Die Mitglieder der Klostergemeinschaft erhielten Ordensnamen. Conrad Beissel wurde zu Bruder Friedsam bzw. Friedsam Gottrecht, später ließ er sich sogar als Vater anreden, was manchen Ärger bereitete.

Zudem galt es auch, neue Mitglieder für die Glaubens- und Klostergemeinschaft zu gewinnen. Conrad Beissels älterer Bruder Johannes wanderte 1737 nach Pennsylvania aus, ebenso wie die Neffen und Nichten Peter, Louisa, Anna Maria, Maria und Philipp, die Kinder eines weiteren Bruders, die 1749 kamen und von denen die letzten vier in Ephrata blieben. Seinen Höhepunkt hatte das Kloster in den Jahren um 1740/50 mit rund 300 Geschwistern.

Andere neue Mitglieder waren exponierte Persönlichkeiten in Staat und Gesellschaft. Der Württemberger Conrad Weiser (1696–1760) kam schon als Jugendlicher nach Pennsylvania und wuchs eine Zeit lang beim Stamm der Mohawk aus dem Volk der Irokesen auf. Später war er u. a. Farmer, Soldat, Dolmetscher und geschätzter Diplomat in indianischen Angelegenheiten. In den Jahren 1735 bis 1743 lebte er als Bruder Enoch unter den Hausleuten in Ephrata, während seine Frau Anna Eva schon bald wieder auf die eigene Farm zurückkehrte.

Johann Peter Müller (1709–1796) aus Alsenborn bei Kaiserslautern (Kurpfalz) studierte seit 1725 Theologie in Heidelberg, wanderte dann 1730 nach Pennsylvania aus und galt als der gelehrteste Theologe der ganzen Provinz. Er kam 1735 als Einsiedler nach Ephrata, war später zweiter Mann des Klosters, Lehrer und nach Beissels Tod sein Nachfolger.

Müller, Weiser und weitere Brüder hatten einmal gemeinsam den Heidelberger Katechismus, Luthers Katechismus und andere Werke der christlichen Unterweisung verbrannt. Die beiden und weitere Brüder wurden von Conrad Beissel 1740 dennoch zu Priestern nach der Ordnung Melchisedeks geweiht. Sie waren damit der Lehre gemäß Christus gleichgestellt.

Gut organisiert und angeleitet erreichten die Brüder und Schwestern des Klosters Ephrata ein hohes kulturelles Niveau. Zeitgenössische Besucher hoben die überirdische Schönheit des Gesangs hervor. Ihren Berichten zufolge war der Klang ätherisch und fähig, die Zuhörer in höhere Sphären zu versetzen.

+-------+

Erforderliche Schritte:
• a. Ändere im Text über das Kloster Ephrata den Abschnitt von „Die Mitglieder der“ bis hinunter zu „manchen Ärger bereitete.“, indem du „Ordensnamen“ durch „neue Namen“ ersetzt, und gib ihn so wieder.
• b. Schreibe aus den Datensätzen alles von der Zeile mit „catalogue / barcode: US 2410479“ bis hinunter zur Zeile mit „family: Chloranthaceae“ wortgetreu ab.

Daten zur Aufgabe:
+-------+

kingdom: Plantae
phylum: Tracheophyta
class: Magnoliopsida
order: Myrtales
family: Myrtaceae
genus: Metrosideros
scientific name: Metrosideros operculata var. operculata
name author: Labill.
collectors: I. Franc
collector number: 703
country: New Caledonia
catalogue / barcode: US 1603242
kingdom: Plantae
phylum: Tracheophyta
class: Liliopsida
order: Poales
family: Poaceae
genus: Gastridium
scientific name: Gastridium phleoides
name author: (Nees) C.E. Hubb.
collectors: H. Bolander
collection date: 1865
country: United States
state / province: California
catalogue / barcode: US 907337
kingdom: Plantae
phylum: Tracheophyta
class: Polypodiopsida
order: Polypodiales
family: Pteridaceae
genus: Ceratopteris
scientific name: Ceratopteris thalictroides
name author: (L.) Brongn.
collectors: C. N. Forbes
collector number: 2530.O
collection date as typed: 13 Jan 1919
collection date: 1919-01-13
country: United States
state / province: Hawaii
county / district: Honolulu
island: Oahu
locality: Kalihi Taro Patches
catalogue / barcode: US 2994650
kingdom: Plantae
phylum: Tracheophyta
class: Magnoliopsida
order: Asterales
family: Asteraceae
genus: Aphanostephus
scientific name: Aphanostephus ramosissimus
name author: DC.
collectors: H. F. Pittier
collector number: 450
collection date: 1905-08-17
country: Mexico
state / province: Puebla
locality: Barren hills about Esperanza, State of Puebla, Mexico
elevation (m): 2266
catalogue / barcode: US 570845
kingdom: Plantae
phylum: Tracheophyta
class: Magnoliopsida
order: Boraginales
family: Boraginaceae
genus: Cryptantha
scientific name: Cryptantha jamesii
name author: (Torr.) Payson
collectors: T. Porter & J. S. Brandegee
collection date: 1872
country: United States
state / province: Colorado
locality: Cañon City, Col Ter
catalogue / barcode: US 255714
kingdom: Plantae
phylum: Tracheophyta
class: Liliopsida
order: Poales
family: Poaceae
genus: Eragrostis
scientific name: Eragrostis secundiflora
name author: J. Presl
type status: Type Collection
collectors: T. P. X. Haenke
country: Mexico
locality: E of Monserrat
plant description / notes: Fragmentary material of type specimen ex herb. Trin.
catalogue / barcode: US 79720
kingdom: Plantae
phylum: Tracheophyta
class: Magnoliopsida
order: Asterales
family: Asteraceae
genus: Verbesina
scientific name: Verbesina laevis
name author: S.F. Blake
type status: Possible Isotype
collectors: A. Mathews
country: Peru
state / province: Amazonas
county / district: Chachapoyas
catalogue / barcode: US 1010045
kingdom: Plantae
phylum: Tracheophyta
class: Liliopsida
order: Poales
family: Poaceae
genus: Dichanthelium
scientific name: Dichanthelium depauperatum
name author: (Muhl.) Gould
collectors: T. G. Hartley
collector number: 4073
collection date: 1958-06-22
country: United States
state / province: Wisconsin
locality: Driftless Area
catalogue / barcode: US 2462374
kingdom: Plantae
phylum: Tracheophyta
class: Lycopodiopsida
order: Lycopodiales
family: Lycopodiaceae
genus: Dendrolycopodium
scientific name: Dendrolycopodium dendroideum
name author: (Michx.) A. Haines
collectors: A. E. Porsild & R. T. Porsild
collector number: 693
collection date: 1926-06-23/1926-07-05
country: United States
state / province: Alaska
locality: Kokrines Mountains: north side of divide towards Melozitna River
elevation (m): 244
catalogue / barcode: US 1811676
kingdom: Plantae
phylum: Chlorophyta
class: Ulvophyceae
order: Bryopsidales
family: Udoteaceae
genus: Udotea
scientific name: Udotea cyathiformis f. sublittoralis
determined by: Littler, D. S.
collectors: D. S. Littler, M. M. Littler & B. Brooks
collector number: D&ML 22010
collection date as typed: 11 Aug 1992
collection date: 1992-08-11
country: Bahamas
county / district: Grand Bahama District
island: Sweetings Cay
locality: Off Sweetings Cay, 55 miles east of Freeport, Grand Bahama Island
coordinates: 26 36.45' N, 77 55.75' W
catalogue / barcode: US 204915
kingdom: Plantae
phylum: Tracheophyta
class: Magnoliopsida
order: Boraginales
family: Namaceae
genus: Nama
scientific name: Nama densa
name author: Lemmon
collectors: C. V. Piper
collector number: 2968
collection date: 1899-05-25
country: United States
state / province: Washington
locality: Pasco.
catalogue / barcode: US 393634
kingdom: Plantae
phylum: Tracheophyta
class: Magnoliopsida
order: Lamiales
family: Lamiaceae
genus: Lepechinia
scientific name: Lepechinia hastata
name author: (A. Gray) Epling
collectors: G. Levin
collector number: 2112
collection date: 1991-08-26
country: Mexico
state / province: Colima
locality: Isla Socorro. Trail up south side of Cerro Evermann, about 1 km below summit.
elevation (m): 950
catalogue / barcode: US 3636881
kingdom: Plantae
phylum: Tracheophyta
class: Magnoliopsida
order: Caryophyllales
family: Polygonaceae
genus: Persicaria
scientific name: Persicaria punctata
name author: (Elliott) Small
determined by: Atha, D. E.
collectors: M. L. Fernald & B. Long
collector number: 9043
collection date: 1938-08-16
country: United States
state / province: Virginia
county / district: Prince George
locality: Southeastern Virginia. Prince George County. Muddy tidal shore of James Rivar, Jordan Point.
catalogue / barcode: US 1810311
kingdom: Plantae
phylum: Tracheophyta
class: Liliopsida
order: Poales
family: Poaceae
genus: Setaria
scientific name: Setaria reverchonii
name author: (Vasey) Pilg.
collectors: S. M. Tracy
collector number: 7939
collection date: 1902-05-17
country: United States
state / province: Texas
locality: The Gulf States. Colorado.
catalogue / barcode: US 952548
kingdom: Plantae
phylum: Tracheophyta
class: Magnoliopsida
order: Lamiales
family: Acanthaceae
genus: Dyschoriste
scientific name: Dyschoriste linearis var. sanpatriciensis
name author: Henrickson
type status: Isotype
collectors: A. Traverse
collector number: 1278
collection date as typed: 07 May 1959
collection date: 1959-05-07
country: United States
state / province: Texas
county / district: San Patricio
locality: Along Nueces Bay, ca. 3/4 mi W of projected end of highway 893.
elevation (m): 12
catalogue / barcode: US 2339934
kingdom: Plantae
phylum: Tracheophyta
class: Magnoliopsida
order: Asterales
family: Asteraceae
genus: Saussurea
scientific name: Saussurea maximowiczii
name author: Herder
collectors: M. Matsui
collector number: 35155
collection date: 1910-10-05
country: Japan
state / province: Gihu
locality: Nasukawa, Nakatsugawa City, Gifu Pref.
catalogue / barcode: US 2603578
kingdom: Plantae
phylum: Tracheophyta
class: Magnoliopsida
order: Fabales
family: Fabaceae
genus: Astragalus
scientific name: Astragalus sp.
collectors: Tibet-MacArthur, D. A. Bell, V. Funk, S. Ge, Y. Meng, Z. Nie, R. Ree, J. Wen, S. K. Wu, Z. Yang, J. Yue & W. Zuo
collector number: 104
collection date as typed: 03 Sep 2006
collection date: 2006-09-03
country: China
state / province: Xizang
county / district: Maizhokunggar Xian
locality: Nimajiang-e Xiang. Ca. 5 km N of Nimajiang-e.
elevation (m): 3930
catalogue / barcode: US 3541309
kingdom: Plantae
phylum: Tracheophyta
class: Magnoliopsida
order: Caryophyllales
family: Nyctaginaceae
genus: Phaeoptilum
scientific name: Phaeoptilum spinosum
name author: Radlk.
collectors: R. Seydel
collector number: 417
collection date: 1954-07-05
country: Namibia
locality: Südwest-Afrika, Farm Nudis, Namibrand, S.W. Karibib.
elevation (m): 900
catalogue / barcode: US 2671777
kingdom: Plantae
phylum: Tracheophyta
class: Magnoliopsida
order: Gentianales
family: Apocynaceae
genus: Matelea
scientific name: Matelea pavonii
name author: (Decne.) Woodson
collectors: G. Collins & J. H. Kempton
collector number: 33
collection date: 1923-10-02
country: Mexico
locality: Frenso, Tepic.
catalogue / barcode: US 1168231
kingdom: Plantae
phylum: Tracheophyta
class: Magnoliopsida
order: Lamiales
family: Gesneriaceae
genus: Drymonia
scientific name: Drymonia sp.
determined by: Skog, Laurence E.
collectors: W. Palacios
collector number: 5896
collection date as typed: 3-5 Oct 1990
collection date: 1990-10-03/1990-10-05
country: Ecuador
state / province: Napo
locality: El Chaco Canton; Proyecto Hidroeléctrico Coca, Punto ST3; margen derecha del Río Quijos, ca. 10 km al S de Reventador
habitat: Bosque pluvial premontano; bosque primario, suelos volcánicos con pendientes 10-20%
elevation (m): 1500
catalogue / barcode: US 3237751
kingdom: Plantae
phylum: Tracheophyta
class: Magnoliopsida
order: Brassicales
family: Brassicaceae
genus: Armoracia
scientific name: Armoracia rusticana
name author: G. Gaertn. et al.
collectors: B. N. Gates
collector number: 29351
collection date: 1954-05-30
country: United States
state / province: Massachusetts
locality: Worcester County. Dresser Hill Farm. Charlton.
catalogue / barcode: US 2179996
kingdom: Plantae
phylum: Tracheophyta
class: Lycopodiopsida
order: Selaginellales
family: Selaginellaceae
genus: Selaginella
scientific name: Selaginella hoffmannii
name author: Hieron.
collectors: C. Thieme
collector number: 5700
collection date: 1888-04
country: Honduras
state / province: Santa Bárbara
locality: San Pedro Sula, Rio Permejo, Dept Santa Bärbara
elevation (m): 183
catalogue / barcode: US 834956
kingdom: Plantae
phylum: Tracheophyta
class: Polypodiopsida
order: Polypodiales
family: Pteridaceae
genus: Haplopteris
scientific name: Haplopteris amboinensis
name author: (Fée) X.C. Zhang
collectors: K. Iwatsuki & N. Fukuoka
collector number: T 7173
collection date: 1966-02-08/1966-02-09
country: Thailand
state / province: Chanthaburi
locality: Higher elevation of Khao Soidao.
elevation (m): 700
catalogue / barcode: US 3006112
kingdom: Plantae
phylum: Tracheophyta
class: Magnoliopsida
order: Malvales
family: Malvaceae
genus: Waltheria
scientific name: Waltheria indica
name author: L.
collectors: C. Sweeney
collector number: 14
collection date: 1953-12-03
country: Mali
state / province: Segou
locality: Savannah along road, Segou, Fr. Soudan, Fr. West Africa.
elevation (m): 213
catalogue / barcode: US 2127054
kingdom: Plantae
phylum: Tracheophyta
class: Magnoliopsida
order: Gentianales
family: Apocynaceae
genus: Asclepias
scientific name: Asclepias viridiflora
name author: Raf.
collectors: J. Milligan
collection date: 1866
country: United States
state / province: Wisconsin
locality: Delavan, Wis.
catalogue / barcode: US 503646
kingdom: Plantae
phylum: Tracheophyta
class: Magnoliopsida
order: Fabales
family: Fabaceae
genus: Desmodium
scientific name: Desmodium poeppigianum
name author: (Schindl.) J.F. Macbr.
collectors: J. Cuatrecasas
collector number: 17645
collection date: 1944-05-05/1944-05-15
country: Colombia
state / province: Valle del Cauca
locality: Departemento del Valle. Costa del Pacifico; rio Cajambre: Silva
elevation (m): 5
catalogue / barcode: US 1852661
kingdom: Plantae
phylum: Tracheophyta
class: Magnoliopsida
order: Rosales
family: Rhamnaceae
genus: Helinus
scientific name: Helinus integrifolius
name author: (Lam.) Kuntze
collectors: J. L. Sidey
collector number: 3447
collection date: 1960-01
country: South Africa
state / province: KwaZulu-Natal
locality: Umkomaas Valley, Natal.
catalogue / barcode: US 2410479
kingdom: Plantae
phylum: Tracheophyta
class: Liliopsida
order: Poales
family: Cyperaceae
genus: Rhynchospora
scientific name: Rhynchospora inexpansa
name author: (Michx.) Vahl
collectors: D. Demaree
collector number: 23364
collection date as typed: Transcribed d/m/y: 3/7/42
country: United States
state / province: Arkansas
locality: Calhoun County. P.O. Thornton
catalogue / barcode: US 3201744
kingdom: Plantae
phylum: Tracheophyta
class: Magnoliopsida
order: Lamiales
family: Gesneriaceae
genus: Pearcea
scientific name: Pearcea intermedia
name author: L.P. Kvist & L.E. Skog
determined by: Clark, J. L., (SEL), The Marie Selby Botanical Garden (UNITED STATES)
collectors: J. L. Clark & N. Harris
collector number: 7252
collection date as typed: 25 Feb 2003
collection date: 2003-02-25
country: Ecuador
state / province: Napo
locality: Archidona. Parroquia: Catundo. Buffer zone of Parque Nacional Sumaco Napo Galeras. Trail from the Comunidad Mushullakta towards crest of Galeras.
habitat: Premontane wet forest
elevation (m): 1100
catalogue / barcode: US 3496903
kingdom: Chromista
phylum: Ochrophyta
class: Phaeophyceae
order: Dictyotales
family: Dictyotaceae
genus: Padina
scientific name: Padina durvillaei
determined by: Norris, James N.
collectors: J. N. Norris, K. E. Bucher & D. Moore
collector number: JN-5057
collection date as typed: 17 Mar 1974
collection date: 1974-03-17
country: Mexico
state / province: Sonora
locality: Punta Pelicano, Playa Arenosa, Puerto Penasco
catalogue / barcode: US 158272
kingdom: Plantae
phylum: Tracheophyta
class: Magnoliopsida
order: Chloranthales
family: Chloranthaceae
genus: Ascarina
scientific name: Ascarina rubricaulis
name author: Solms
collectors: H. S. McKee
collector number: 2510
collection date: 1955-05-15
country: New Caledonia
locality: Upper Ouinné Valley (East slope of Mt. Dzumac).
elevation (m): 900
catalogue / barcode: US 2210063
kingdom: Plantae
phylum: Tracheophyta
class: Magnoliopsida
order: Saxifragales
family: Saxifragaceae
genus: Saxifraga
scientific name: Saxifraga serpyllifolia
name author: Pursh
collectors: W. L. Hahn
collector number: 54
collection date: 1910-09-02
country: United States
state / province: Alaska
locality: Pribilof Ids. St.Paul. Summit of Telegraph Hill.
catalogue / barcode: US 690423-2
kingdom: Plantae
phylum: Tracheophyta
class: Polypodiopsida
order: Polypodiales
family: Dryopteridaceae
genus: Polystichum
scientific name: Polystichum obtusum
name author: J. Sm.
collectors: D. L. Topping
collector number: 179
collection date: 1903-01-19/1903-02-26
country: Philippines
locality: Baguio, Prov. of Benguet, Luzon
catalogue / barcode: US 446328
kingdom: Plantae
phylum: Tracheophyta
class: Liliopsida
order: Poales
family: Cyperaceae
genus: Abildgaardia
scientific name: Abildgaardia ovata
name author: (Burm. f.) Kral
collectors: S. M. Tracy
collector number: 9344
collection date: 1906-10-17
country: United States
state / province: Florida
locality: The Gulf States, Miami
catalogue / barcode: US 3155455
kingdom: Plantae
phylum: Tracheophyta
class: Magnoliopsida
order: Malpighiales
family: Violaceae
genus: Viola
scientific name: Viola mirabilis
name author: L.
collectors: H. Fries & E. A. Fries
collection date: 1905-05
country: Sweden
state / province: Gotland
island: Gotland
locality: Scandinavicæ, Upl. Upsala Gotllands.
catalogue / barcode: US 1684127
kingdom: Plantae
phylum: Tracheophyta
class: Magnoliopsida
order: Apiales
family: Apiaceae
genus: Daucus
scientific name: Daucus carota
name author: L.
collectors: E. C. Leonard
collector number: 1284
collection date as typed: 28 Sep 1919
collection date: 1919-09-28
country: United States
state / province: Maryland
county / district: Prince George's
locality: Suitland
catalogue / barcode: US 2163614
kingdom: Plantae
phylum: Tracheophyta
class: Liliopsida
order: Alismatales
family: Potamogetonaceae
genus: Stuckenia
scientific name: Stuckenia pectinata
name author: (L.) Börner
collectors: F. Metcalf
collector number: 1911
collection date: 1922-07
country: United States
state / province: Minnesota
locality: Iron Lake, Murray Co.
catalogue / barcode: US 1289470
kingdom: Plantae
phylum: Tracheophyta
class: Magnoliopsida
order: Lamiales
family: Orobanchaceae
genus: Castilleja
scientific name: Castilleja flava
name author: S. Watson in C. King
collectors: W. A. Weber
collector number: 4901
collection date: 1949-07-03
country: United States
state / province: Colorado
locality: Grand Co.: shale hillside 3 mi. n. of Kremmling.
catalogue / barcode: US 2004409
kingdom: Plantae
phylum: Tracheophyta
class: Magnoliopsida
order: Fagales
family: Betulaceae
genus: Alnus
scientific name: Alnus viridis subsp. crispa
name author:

+-------+

Lösungen der Aufgaben:
• a.
Die Mitglieder der Klostergemeinschaft erhielten neue Namen. Conrad Beissel wurde zu Bruder Friedsam bzw. Friedsam Gottrecht, später ließ er sich sogar als Vater anreden, was manchen Ärger bereitete.

• b.
catalogue / barcode: US 2410479
kingdom: Plantae
phylum: Tracheophyta
class: Liliopsida
order: Poales
family: Cyperaceae
genus: Rhynchospora
scientific name: Rhynchospora inexpansa
name author: (Michx.) Vahl
collectors: D. Demaree
collector number: 23364
collection date as typed: Transcribed d/m/y: 3/7/42
country: United States
state / province: Arkansas
locality: Calhoun County. P.O. Thornton
catalogue / barcode: US 3201744
kingdom: Plantae
phylum: Tracheophyta
class: Magnoliopsida
order: Lamiales
family: Gesneriaceae
genus: Pearcea
scientific name: Pearcea intermedia
name author: L.P. Kvist & L.E. Skog
determined by: Clark, J. L., (SEL), The Marie Selby Botanical Garden (UNITED STATES)
collectors: J. L. Clark & N. Harris
collector number: 7252
collection date as typed: 25 Feb 2003
collection date: 2003-02-25
country: Ecuador
state / province: Napo
locality: Archidona. Parroquia: Catundo. Buffer zone of Parque Nacional Sumaco Napo Galeras. Trail from the Comunidad Mushullakta towards crest of Galeras.
habitat: Premontane wet forest
elevation (m): 1100
catalogue / barcode: US 3496903
kingdom: Chromista
phylum: Ochrophyta
class: Phaeophyceae
order: Dictyotales
family: Dictyotaceae
genus: Padina
scientific name: Padina durvillaei
determined by: Norris, James N.
collectors: J. N. Norris, K. E. Bucher & D. Moore
collector number: JN-5057
collection date as typed: 17 Mar 1974
collection date: 1974-03-17
country: Mexico
state / province: Sonora
locality: Punta Pelicano, Playa Arenosa, Puerto Penasco
catalogue / barcode: US 158272
kingdom: Plantae
phylum: Tracheophyta
class: Magnoliopsida
order: Chloranthales
family: Chloranthaceae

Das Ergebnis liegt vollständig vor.